So I have seen this question about probabilistic skip list space consumption: (answer)
but I think that the asker wasn't clear if he wanted an expected approach or the worst case approach.
So I would like to raise this question into a debate again and I will explain why I'm confused.
To be clear - I'm looking for the space complexity of a probabilistic skip list in the worst case. This is what I had in mind:
On one hand, we assume that the maximum levels number is log(n) it's easy to infer that in the worst case we might have n nodes in each level which will give us O(nlogn). On the other hand, I assume that there might be more than log(n) levels (e.g lists) and we set that bound to be n - then we get nn => O(n^2)

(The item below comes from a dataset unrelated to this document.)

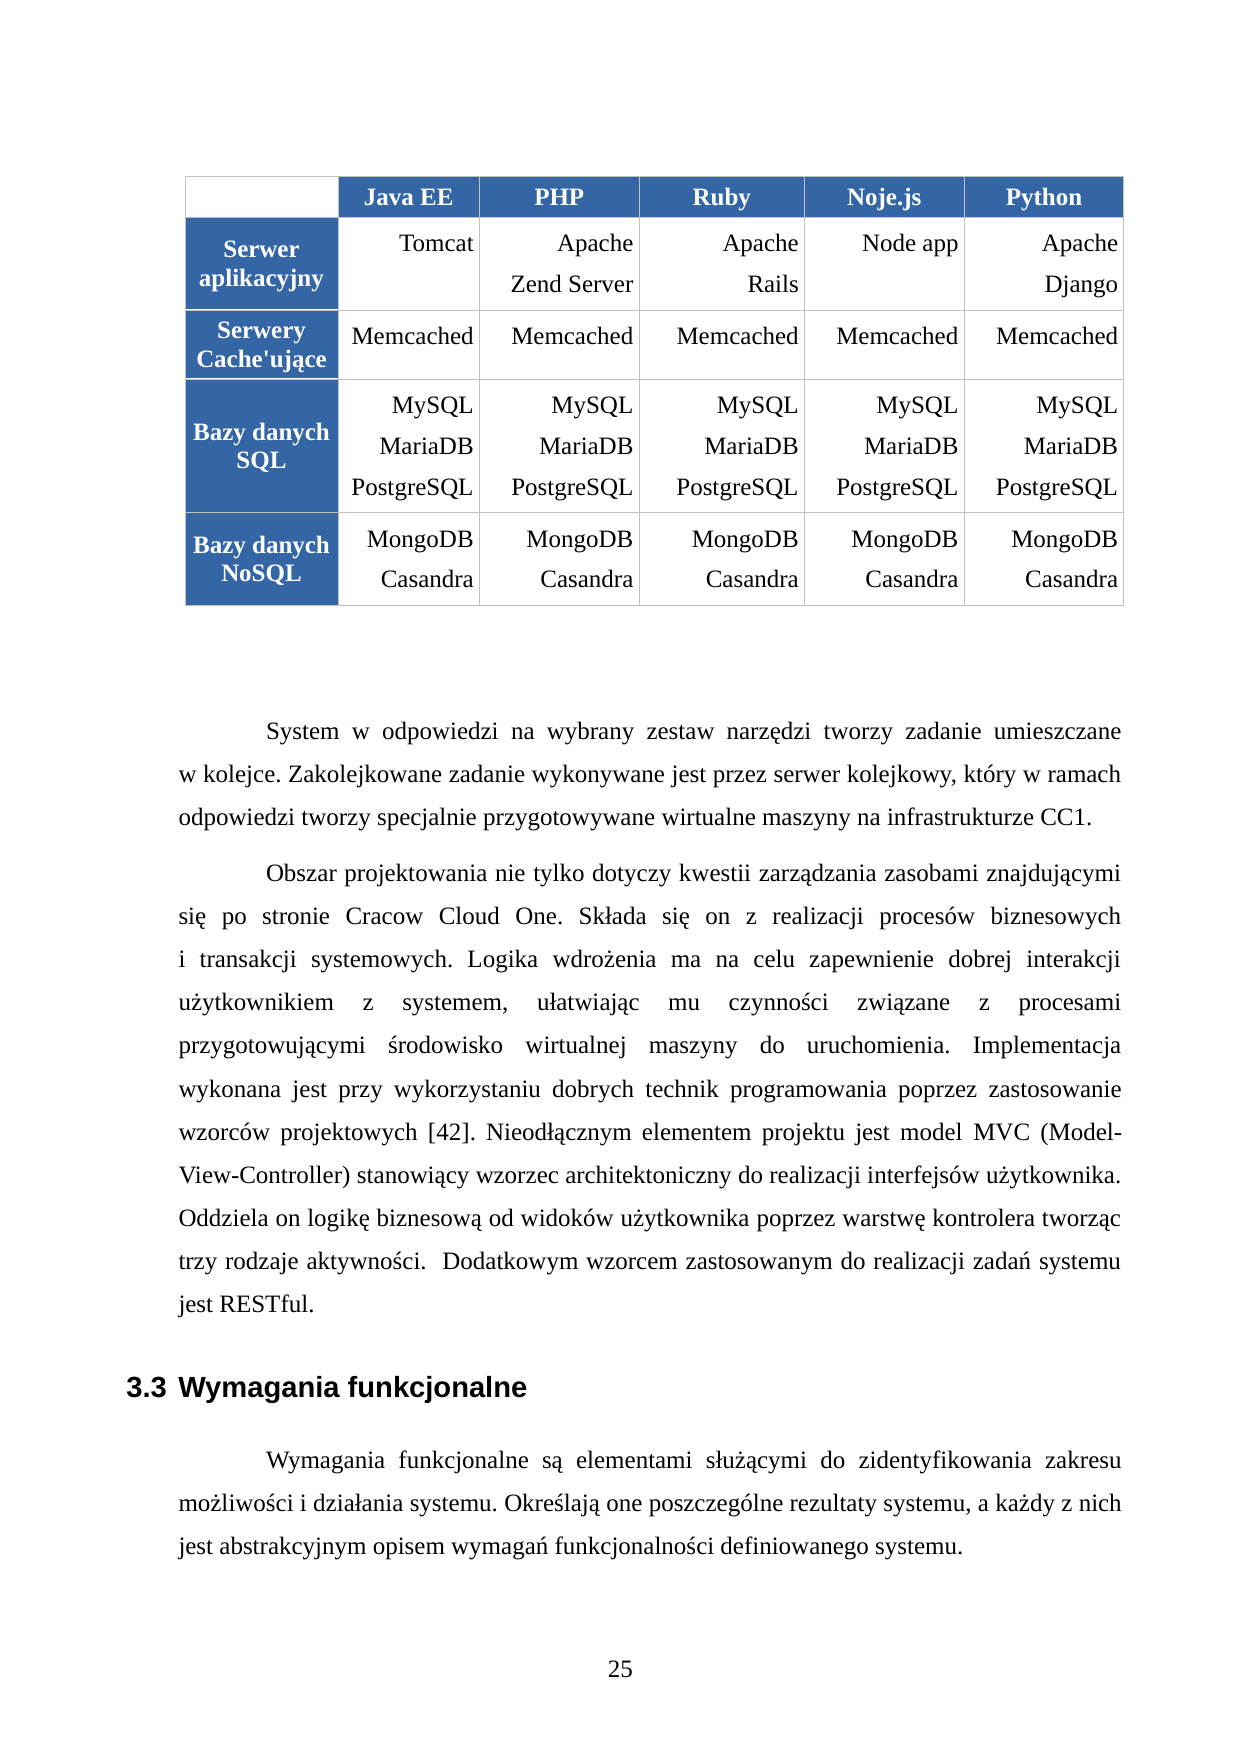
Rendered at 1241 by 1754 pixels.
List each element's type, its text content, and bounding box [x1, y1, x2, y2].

table_cell MySQL MariaDB PostgreSQL [339, 380, 479, 512]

BUT! I don't understand why we have the right to limit the levels, if a new level depends on the coin toss, let's assume that in the worst case we will get infinte times Heads (which means a new level) and then we difer that it's not even bounded?! I'm confused.
If you don't set an upper bound on the height of the skip list, then there is no upper-bound to the worst-case space usage. For any bound you could place, there's some horribly unlucky and astronomically improbable execution of the skiplist that would result in a number of layers so high that the upper bound wouldn't hold. For this reason, in this case there isn't an upper bound on the space usage.
That said, most standard skiplist implementations place some upper bound M on the height of each node, usually chosen so that M is going to be bigger than log n. In that case, the worst-case space usage would be Θ(Mn), which happens if every mode uses all M levels
Hope this helps!